Uma zanga com a Associação Sindical de Juízes

A magistrada também se desentendeu nas últimas semanas com a ASJP, a quem tinha chegado a reportar o problema registado com o gabinete, um problema que, aliás, lhe pode vir a custar um inquérito disciplinar, caso o CSM assim entenda na reunião do Conselho Permanente agendada para esta terça-feira, na sequência da averiguação realizada nas últimas semanas. No sábado, o CSM tinha assegurado que as questões em torno do gabinete já estavam resolvidas, uma vez que os objetos pessoais da juíza Ana Lúcia Cruz, que ocupava antes aquele espaço, “foram removidos e o gabinete passou a ser utilizado pela magistrada” Andreia Amaral da Cruz.

O presidente da ASJP, Nuno Matos, não quis fazer comentários sobre o incidente, mas o Observador apurou que Andreia Amaral da Cruz chegou a decidir que não queria mais ser associada e consumou mesmo a sua desfiliação da associação sindical.

Contudo, a magistrada acabou por voltar atrás na sua saída e, passados alguns dias, decidiu voltar a ser associada da ASJP.

Um “padrão” repetido com o Conselho dos Oficiais de Justiça

Andreia Amaral da Cruz teve igualmente um problema com oficiais de justiça do tribunal de Faro e pediu a intervenção do Conselho dos Oficiais de Justiça (COJ), o organismo que analisa o mérito profissional e exerce o poder disciplinar sobre estes funcionários. Nesse sentido, o vice-presidente do COJ, o juiz Rodolfo Santos Serpa, deslocou-se na sexta-feira passada ao tribunal de Faro para se inteirar das questões que estariam a causar algum tipo de atrito entre a juíza e os oficiais, segundo adiantou outra fonte judicial.

Contudo, o Observador apurou que houve dificuldades de comunicação entre Andreia Amaral da Cruz e o vice-presidente do COJ, que acabou por não conseguir esclarecer os motivos que levaram ao pedido de intervenção deste órgão integrado na Direção-Geral de Administração da Justiça (DGAJ) ou a existência de alguma eventual conduta irregular de um dos oficiais de justiça colocados naquele tribunal.

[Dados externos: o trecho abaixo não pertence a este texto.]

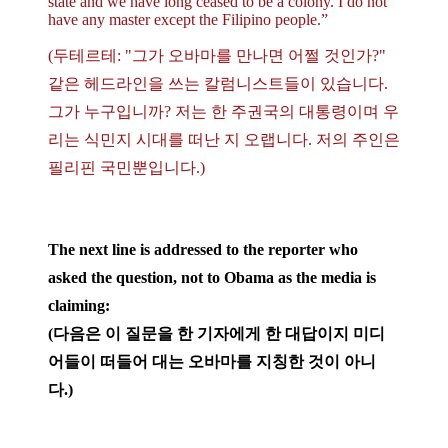
state and we have long ceased to be a colony. I do not
have any master except the Filipino people.”
(두테르테: "그가 오바마를 만나면 어쩔 것인가?"
같은 헤드라인을 쓰는 칼럼니스트들이 있습니다.
그가 누구입니까? 저는 한 주권국의 대통령이며 우
리는 식민지 시대를 떠난 지 오랩니다. 저의 주인은
필리핀 국민뿐입니다.)
The next line is addressed to the reporter who
asked the question, not to Obama as the media is
claiming:
(다음은 이 질문을 한 기자에게 한 대답이지 미디
어들이 떠들어 대는 오바마를 지칭한 것이 아니
다.)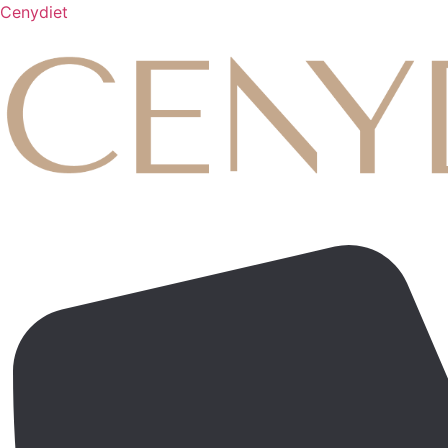
Cenydiet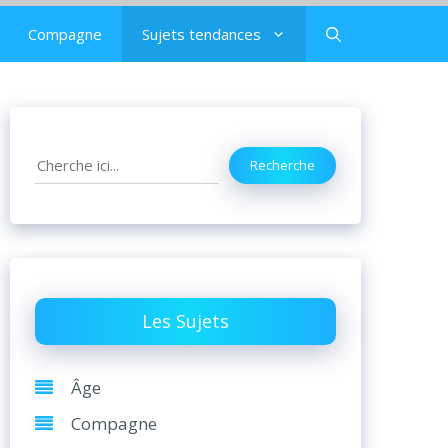
Compagne
Sujets tendances
Search
Recherche
Les Sujets
Âge
Compagne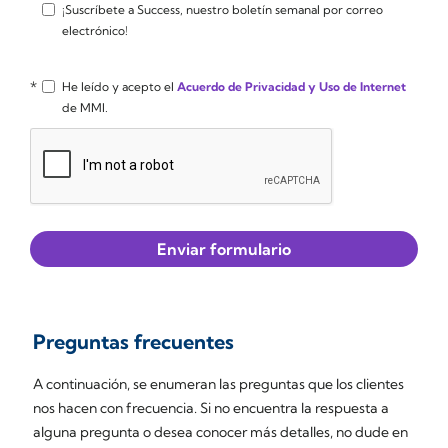
¡Suscríbete a Success, nuestro boletín semanal por correo
electrónico!
*
He leído y acepto el
Acuerdo de Privacidad y Uso de Internet
de MMI.
Preguntas frecuentes
A continuación, se enumeran las preguntas que los clientes
nos hacen con frecuencia. Si no encuentra la respuesta a
alguna pregunta o desea conocer más detalles, no dude en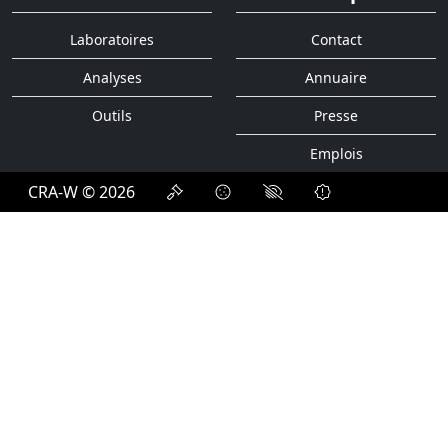
Laboratoires
Contact
Analyses
Annuaire
Outils
Presse
Emplois
CRA-W © 2026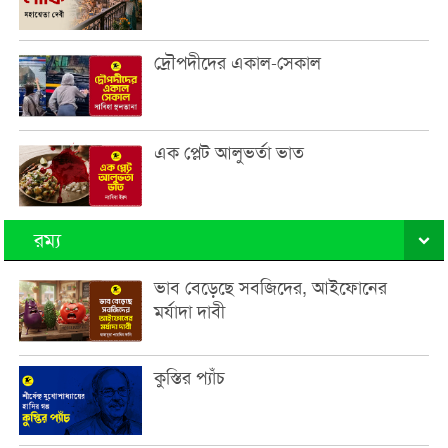
দ্রৌপদীদের একাল-সেকাল
এক প্লেট আলুভর্তা ভাত
রম্য
ভাব বেড়েছে সবজিদের, আইফোনের
মর্যাদা দাবী
কুস্তির প্যাঁচ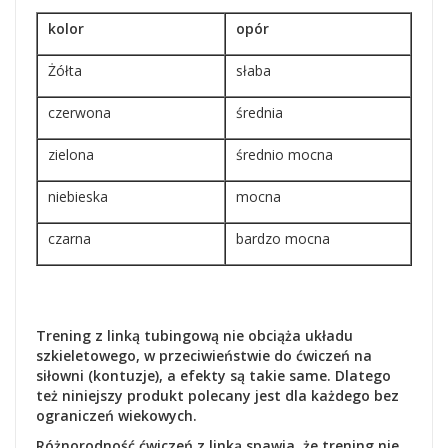
kolor
opór
Żółta
słaba
czerwona
średnia
zielona
średnio mocna
niebieska
mocna
czarna
bardzo mocna
Trening z linką tubingową nie obciąża układu
szkieletowego, w przeciwieństwie do ćwiczeń na
siłowni (kontuzje), a efekty są takie same. Dlatego
też niniejszy produkt polecany jest dla każdego bez
ograniczeń wiekowych.
Różnorodność ćwiczeń z linką spawia, że trening nie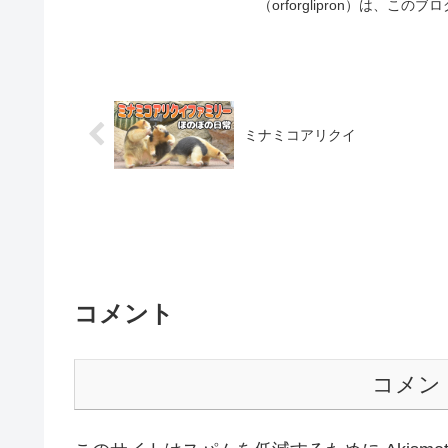
（orforglipron）は、この
ミナミコアリクイ
コメント
コメン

Questionado sobre o encontro ocorrido na sexta-feira, Rodolfo Santos Serpa, antigo vogal do CSM entre 2016 e 2019, declinou prestar declarações nesta fase, alegando que este caso é muito recente e ainda está a ser analisado.

Fosso com juízes adjuntos também isolou magistrada

Quando o problema com o gabinete passou a constar em despachos judiciais de Andreia Amaral da Cruz e que essa situação representava um défice de condições para poder trabalhar, pelo que iria adiar a sessão, o choque tornou-se também evidente relativamente aos dois juízes adjuntos que integravam o coletivo de um dos julgamentos adiados.

E os dois juízes adjuntos fizeram questão de cavar um fosso com a juíza presidente, uma vez que o referido despacho não foi acompanhado pelos adjuntos. Os juízes Joaquim Jorge da Cruz e Susana Almeida Ribeiro fizeram questão de que constasse em ata que o despacho emitido “é de exclusiva responsabilidade” da juíza presidente, “o qual não subscrevem nem concordam”.